## Task requirements:
Rewrite the material with "Source Extractor" swapped for "SExtractor" everywhere it appears. Leave everything else unchanged.

## Dataset items:
— begin —

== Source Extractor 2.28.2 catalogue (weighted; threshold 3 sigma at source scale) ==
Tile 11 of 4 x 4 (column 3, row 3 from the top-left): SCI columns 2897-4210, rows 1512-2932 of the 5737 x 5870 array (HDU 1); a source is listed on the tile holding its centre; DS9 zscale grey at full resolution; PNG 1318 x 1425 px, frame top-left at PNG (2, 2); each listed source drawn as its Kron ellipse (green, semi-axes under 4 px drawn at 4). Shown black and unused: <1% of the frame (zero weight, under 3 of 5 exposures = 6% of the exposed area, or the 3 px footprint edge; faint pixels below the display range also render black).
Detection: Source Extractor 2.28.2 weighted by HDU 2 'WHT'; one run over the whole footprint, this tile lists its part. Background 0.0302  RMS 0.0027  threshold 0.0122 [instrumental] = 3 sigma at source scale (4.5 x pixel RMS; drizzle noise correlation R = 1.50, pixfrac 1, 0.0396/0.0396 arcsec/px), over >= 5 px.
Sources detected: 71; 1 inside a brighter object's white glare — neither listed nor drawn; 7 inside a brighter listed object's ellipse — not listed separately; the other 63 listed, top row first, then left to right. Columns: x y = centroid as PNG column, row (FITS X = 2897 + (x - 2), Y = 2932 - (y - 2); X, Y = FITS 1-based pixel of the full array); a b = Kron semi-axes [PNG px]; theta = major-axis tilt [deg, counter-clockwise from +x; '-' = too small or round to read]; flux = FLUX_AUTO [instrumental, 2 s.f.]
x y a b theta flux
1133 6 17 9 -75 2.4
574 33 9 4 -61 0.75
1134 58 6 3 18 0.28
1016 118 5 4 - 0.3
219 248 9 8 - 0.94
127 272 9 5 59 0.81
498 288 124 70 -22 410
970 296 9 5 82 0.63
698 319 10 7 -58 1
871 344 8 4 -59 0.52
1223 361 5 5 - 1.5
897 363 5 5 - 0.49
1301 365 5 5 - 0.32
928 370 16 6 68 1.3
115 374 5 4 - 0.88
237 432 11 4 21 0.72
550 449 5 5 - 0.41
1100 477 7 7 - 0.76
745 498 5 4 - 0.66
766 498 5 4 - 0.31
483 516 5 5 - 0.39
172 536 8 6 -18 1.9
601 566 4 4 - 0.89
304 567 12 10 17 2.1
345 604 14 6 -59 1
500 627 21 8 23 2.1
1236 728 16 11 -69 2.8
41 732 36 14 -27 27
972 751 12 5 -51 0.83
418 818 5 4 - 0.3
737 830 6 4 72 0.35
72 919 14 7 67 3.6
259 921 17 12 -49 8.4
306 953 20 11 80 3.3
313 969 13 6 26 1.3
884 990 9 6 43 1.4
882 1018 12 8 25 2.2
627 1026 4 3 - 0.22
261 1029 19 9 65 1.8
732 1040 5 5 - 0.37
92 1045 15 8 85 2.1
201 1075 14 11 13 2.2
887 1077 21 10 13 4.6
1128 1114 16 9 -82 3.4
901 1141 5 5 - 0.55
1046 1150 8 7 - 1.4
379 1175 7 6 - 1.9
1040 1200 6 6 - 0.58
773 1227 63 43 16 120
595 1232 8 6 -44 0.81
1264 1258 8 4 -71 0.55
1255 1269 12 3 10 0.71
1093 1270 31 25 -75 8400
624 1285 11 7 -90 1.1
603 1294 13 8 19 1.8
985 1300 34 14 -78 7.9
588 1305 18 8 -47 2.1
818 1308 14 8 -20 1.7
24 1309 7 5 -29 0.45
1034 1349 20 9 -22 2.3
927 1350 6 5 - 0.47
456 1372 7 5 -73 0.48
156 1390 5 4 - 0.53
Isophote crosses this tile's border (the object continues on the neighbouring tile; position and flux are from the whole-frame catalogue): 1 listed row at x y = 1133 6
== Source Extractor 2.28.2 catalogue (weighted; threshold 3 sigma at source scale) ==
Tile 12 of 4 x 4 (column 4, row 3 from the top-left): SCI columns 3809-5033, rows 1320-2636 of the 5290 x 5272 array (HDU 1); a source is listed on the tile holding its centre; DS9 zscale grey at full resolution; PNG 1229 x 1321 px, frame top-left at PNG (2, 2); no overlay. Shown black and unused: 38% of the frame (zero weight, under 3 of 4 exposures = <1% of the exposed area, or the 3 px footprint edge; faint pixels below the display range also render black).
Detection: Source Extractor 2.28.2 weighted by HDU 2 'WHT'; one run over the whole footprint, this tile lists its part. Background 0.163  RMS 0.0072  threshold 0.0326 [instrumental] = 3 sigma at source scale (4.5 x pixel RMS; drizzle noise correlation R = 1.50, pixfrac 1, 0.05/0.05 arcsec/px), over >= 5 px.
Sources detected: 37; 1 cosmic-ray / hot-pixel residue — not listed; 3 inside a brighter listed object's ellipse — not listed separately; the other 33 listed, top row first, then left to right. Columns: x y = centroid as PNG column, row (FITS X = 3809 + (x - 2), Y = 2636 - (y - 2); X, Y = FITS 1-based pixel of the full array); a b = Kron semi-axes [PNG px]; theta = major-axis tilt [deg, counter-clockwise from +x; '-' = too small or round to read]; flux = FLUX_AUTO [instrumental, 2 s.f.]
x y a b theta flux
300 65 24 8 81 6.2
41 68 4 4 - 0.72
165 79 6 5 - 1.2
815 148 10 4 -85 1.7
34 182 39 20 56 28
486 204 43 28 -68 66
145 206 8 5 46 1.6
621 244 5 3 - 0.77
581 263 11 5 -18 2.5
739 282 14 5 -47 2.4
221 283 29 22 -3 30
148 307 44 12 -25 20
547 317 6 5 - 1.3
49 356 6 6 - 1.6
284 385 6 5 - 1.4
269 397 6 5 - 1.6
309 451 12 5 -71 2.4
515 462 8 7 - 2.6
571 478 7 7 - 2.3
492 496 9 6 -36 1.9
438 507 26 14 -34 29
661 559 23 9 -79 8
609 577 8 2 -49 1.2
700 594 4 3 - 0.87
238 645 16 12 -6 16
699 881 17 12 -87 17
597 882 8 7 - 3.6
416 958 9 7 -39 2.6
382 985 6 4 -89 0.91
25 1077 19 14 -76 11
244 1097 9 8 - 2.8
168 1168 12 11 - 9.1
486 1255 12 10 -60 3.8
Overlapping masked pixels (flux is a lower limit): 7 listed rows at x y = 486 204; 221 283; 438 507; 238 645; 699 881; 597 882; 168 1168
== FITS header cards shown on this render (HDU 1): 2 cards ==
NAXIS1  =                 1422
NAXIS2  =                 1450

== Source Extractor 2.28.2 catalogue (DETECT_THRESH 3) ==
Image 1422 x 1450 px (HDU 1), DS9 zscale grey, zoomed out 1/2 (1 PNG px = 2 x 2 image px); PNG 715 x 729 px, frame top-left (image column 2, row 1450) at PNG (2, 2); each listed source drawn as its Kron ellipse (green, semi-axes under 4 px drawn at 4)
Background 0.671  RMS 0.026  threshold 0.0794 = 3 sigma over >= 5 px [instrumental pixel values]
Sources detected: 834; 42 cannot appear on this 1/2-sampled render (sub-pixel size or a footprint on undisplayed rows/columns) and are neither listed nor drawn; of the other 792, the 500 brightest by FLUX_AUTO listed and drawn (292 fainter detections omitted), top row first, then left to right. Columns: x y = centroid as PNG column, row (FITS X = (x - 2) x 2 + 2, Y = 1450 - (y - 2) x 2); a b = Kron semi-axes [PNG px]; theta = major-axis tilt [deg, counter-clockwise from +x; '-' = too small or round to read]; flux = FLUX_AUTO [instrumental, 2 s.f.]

— end —

## The solution:
== SExtractor 2.28.2 catalogue (weighted; threshold 3 sigma at source scale) ==
Tile 11 of 4 x 4 (column 3, row 3 from the top-left): SCI columns 2897-4210, rows 1512-2932 of the 5737 x 5870 array (HDU 1); a source is listed on the tile holding its centre; DS9 zscale grey at full resolution; PNG 1318 x 1425 px, frame top-left at PNG (2, 2); each listed source drawn as its Kron ellipse (green, semi-axes under 4 px drawn at 4). Shown black and unused: <1% of the frame (zero weight, under 3 of 5 exposures = 6% of the exposed area, or the 3 px footprint edge; faint pixels below the display range also render black).
Detection: SExtractor 2.28.2 weighted by HDU 2 'WHT'; one run over the whole footprint, this tile lists its part. Background 0.0302  RMS 0.0027  threshold 0.0122 [instrumental] = 3 sigma at source scale (4.5 x pixel RMS; drizzle noise correlation R = 1.50, pixfrac 1, 0.0396/0.0396 arcsec/px), over >= 5 px.
Sources detected: 71; 1 inside a brighter object's white glare — neither listed nor drawn; 7 inside a brighter listed object's ellipse — not listed separately; the other 63 listed, top row first, then left to right. Columns: x y = centroid as PNG column, row (FITS X = 2897 + (x - 2), Y = 2932 - (y - 2); X, Y = FITS 1-based pixel of the full array); a b = Kron semi-axes [PNG px]; theta = major-axis tilt [deg, counter-clockwise from +x; '-' = too small or round to read]; flux = FLUX_AUTO [instrumental, 2 s.f.]
x y a b theta flux
1133 6 17 9 -75 2.4
574 33 9 4 -61 0.75
1134 58 6 3 18 0.28
1016 118 5 4 - 0.3
219 248 9 8 - 0.94
127 272 9 5 59 0.81
498 288 124 70 -22 410
970 296 9 5 82 0.63
698 319 10 7 -58 1
871 344 8 4 -59 0.52
1223 361 5 5 - 1.5
897 363 5 5 - 0.49
1301 365 5 5 - 0.32
928 370 16 6 68 1.3
115 374 5 4 - 0.88
237 432 11 4 21 0.72
550 449 5 5 - 0.41
1100 477 7 7 - 0.76
745 498 5 4 - 0.66
766 498 5 4 - 0.31
483 516 5 5 - 0.39
172 536 8 6 -18 1.9
601 566 4 4 - 0.89
304 567 12 10 17 2.1
345 604 14 6 -59 1
500 627 21 8 23 2.1
1236 728 16 11 -69 2.8
41 732 36 14 -27 27
972 751 12 5 -51 0.83
418 818 5 4 - 0.3
737 830 6 4 72 0.35
72 919 14 7 67 3.6
259 921 17 12 -49 8.4
306 953 20 11 80 3.3
313 969 13 6 26 1.3
884 990 9 6 43 1.4
882 1018 12 8 25 2.2
627 1026 4 3 - 0.22
261 1029 19 9 65 1.8
732 1040 5 5 - 0.37
92 1045 15 8 85 2.1
201 1075 14 11 13 2.2
887 1077 21 10 13 4.6
1128 1114 16 9 -82 3.4
901 1141 5 5 - 0.55
1046 1150 8 7 - 1.4
379 1175 7 6 - 1.9
1040 1200 6 6 - 0.58
773 1227 63 43 16 120
595 1232 8 6 -44 0.81
1264 1258 8 4 -71 0.55
1255 1269 12 3 10 0.71
1093 1270 31 25 -75 8400
624 1285 11 7 -90 1.1
603 1294 13 8 19 1.8
985 1300 34 14 -78 7.9
588 1305 18 8 -47 2.1
818 1308 14 8 -20 1.7
24 1309 7 5 -29 0.45
1034 1349 20 9 -22 2.3
927 1350 6 5 - 0.47
456 1372 7 5 -73 0.48
156 1390 5 4 - 0.53
Isophote crosses this tile's border (the object continues on the neighbouring tile; position and flux are from the whole-frame catalogue): 1 listed row at x y = 1133 6
== SExtractor 2.28.2 catalogue (weighted; threshold 3 sigma at source scale) ==
Tile 12 of 4 x 4 (column 4, row 3 from the top-left): SCI columns 3809-5033, rows 1320-2636 of the 5290 x 5272 array (HDU 1); a source is listed on the tile holding its centre; DS9 zscale grey at full resolution; PNG 1229 x 1321 px, frame top-left at PNG (2, 2); no overlay. Shown black and unused: 38% of the frame (zero weight, under 3 of 4 exposures = <1% of the exposed area, or the 3 px footprint edge; faint pixels below the display range also render black).
Detection: SExtractor 2.28.2 weighted by HDU 2 'WHT'; one run over the whole footprint, this tile lists its part. Background 0.163  RMS 0.0072  threshold 0.0326 [instrumental] = 3 sigma at source scale (4.5 x pixel RMS; drizzle noise correlation R = 1.50, pixfrac 1, 0.05/0.05 arcsec/px), over >= 5 px.
Sources detected: 37; 1 cosmic-ray / hot-pixel residue — not listed; 3 inside a brighter listed object's ellipse — not listed separately; the other 33 listed, top row first, then left to right. Columns: x y = centroid as PNG column, row (FITS X = 3809 + (x - 2), Y = 2636 - (y - 2); X, Y = FITS 1-based pixel of the full array); a b = Kron semi-axes [PNG px]; theta = major-axis tilt [deg, counter-clockwise from +x; '-' = too small or round to read]; flux = FLUX_AUTO [instrumental, 2 s.f.]
x y a b theta flux
300 65 24 8 81 6.2
41 68 4 4 - 0.72
165 79 6 5 - 1.2
815 148 10 4 -85 1.7
34 182 39 20 56 28
486 204 43 28 -68 66
145 206 8 5 46 1.6
621 244 5 3 - 0.77
581 263 11 5 -18 2.5
739 282 14 5 -47 2.4
221 283 29 22 -3 30
148 307 44 12 -25 20
547 317 6 5 - 1.3
49 356 6 6 - 1.6
284 385 6 5 - 1.4
269 397 6 5 - 1.6
309 451 12 5 -71 2.4
515 462 8 7 - 2.6
571 478 7 7 - 2.3
492 496 9 6 -36 1.9
438 507 26 14 -34 29
661 559 23 9 -79 8
609 577 8 2 -49 1.2
700 594 4 3 - 0.87
238 645 16 12 -6 16
699 881 17 12 -87 17
597 882 8 7 - 3.6
416 958 9 7 -39 2.6
382 985 6 4 -89 0.91
25 1077 19 14 -76 11
244 1097 9 8 - 2.8
168 1168 12 11 - 9.1
486 1255 12 10 -60 3.8
Overlapping masked pixels (flux is a lower limit): 7 listed rows at x y = 486 204; 221 283; 438 507; 238 645; 699 881; 597 882; 168 1168
== FITS header cards shown on this render (HDU 1): 2 cards ==
NAXIS1  =                 1422
NAXIS2  =                 1450

== SExtractor 2.28.2 catalogue (DETECT_THRESH 3) ==
Image 1422 x 1450 px (HDU 1), DS9 zscale grey, zoomed out 1/2 (1 PNG px = 2 x 2 image px); PNG 715 x 729 px, frame top-left (image column 2, row 1450) at PNG (2, 2); each listed source drawn as its Kron ellipse (green, semi-axes under 4 px drawn at 4)
Background 0.671  RMS 0.026  threshold 0.0794 = 3 sigma over >= 5 px [instrumental pixel values]
Sources detected: 834; 42 cannot appear on this 1/2-sampled render (sub-pixel size or a footprint on undisplayed rows/columns) and are neither listed nor drawn; of the other 792, the 500 brightest by FLUX_AUTO listed and drawn (292 fainter detections omitted), top row first, then left to right. Columns: x y = centroid as PNG column, row (FITS X = (x - 2) x 2 + 2, Y = 1450 - (y - 2) x 2); a b = Kron semi-axes [PNG px]; theta = major-axis tilt [deg, counter-clockwise from +x; '-' = too small or round to read]; flux = FLUX_AUTO [instrumental, 2 s.f.]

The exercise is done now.